TASK DESCRIPTION –
Count the lines in the records that contain the string "What". Reply with the number only.

--- DATA FOR PROCESSING Enclosed Below ---

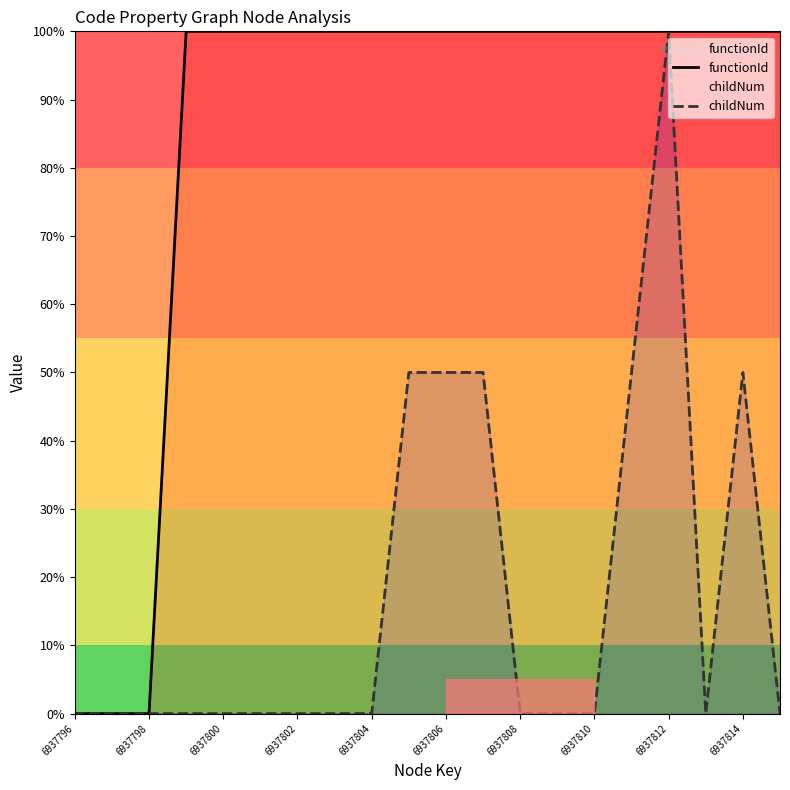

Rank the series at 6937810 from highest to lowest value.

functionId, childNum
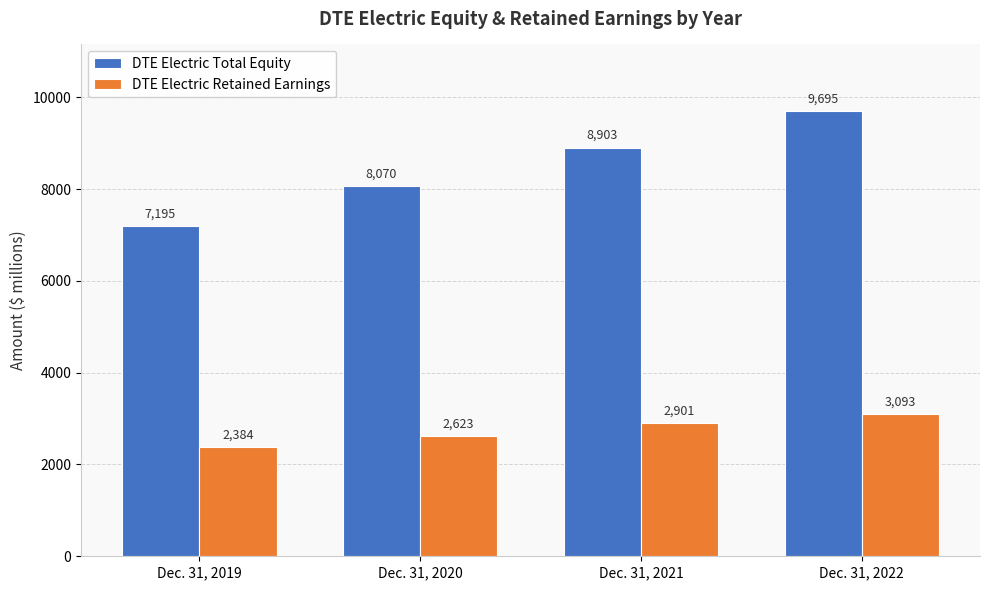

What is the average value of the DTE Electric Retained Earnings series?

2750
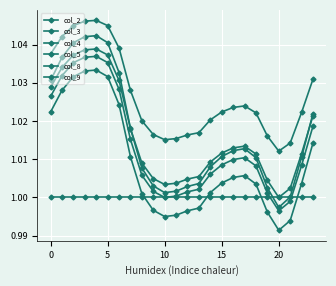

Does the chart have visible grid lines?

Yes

--- End of Enclosed DATA FOR PROCESSING ---

EXERCISE SOLUTION –
1